On question 7 - if funding etc. were not an issue, there should be absolutely no delay between publication and having the article open. A scientific article is almost always of greatest interest when it is news, the day it is published. Other work can then build on it. Delayed by months or years, and that other work is itself delayed, building unnecessary friction into innovation.

On question 9 - usability is indeed key, and is essentially the guarantor of quality I discussed in addressing question 1. Community participation, as suggested in the question, will also be important. That will require intelligent moderation to avoid wasting legitimate researchers time with crank/troll activity. All of these are things that need to be paid for.

Open access will cost the taxpayer money one way or another. But it will be worth it, especially if it can help address the central issues in the larger battle over the integrity of science itself.

Comments

Comment viewing options

Select your preferred way to display the comments and click "Save settings" to activate your changes.

And they have a new

And they have a new discussion up now, on standards. My comments on that:

One of the banes of scholarly publishing is the plethora of document format standards for text, images, and other content, as well as for metadata, that all essentially provide the same functionality. That makes interoperability of the various respositories much more complicated, with computationally intensive, lossy, and failure-prone format conversions requiring significant investments of human effort to do much useful with all that textual and other data. By setting at least a preferred standard, a federal repository requirement could help bring about a convergence and simplification that would in itself be of great benefit.

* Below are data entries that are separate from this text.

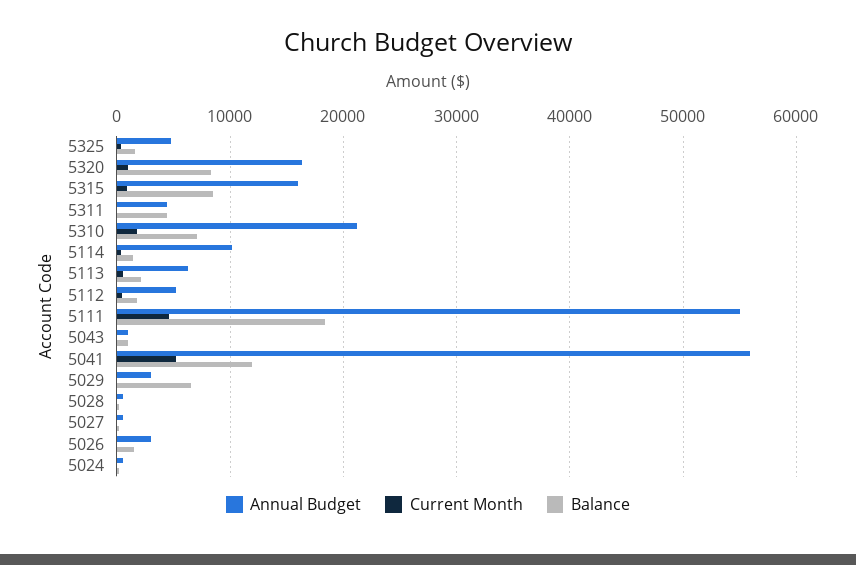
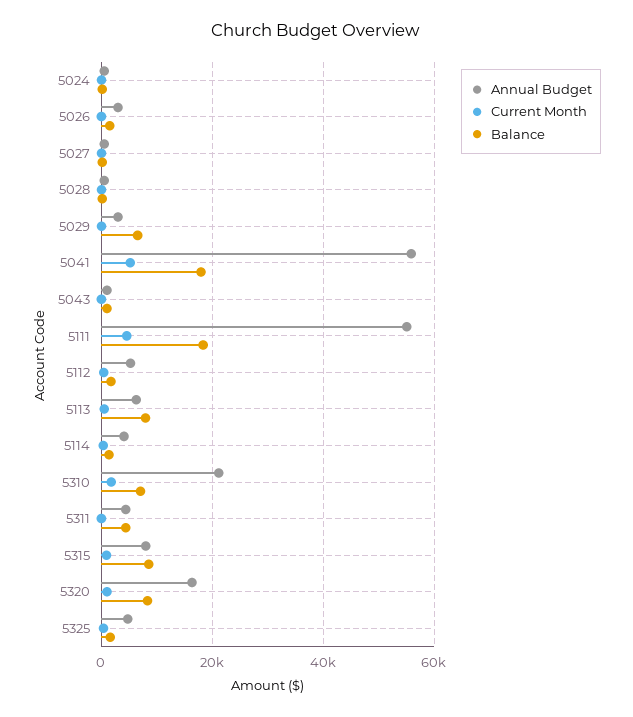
  {
    "Annual Budget": {
      "5325": 5000,
      "5320": 16000,
-     "5315": 16000,
+     "5315": 8000,
      "5311": 4000,
      "5310": 21000,
-     "5114": 10000,
+     "5114": 4000,
      "5113": 6000,
      "5112": 5000,
      "5111": 55000,
      "5043": 1000,
      "5041": 56000,
      "5029": 3000,
      "5028": 1000,
      "5027": 1000,
      "5026": 3000,
      "5024": 1000
    },
    "Current Month": {
      "5325": 0,
      "5320": 1000,
      "5315": 1000,
      "5311": 0,
      "5310": 2000,
      "5114": 0,
      "5113": 1000,
      "5112": 0,
      "5111": 5000,
      "5043": 0,
      "5041": 5000,
      "5029": 0,
      "5028": 0,
      "5027": 0,
      "5026": 0,
      "5024": 0
    },
    "Balance": {
      "5325": 2000,
      "5320": 8000,
      "5315": 9000,
      "5311": 4000,
      "5310": 7000,
      "5114": 1000,
-     "5113": 2000,
+     "5113": 8000,
      "5112": 2000,
      "5111": 18000,
      "5043": 1000,
-     "5041": 12000,
+     "5041": 18000,
      "5029": 7000,
      "5028": 0,
      "5027": 0,
      "5026": 2000,
      "5024": 0
    }
  }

Various other comments here have mentioned XML as a natural standard - and that makes sense, but just requiring an XML format is not sufficient; more or less standard document structure components should also be specified. Open Document Format (ODF) is one option, already widely supported in word processing software. SVG is a natural format for most images (an XML flavor that handles vector graphics). But the best solution may be to use what seems to be becoming the standard for electronic books: "EPUB":

http://www.idpf.org/

One important consideration should be accessibility to the visually impaired - DAISY has a close association with EPUB, though I'm not entirely clear on the relationship (EPUB seems to include some DAISY specifications) - more info on that here:

http://www.daisy.org/

As far as metadata goes, important standards are DOI (http://doi.org/) for citations to published literature, and I'd suggest standardizing on the relatively new ISNI for author-identification:

http://www.isni.org/

This may encompass geographic identification, or you may want to specify national and sub-national components of origin separately. Subject classification is another important area - NLM (PubMed) has standard keywords for their subject areas, and perhaps that should be combined with keyword classification schemes from the physical sciences, economics, etc. to produce a sufficiently broad and flexible system. Or that may be something for independent entities like the existing secondary publishers to work on as added value they can provide.

In general, federal standard-setting in scholarly publishing would be a very good thing, and I hope you will consider some of these as recommendations for the planned repository(ies).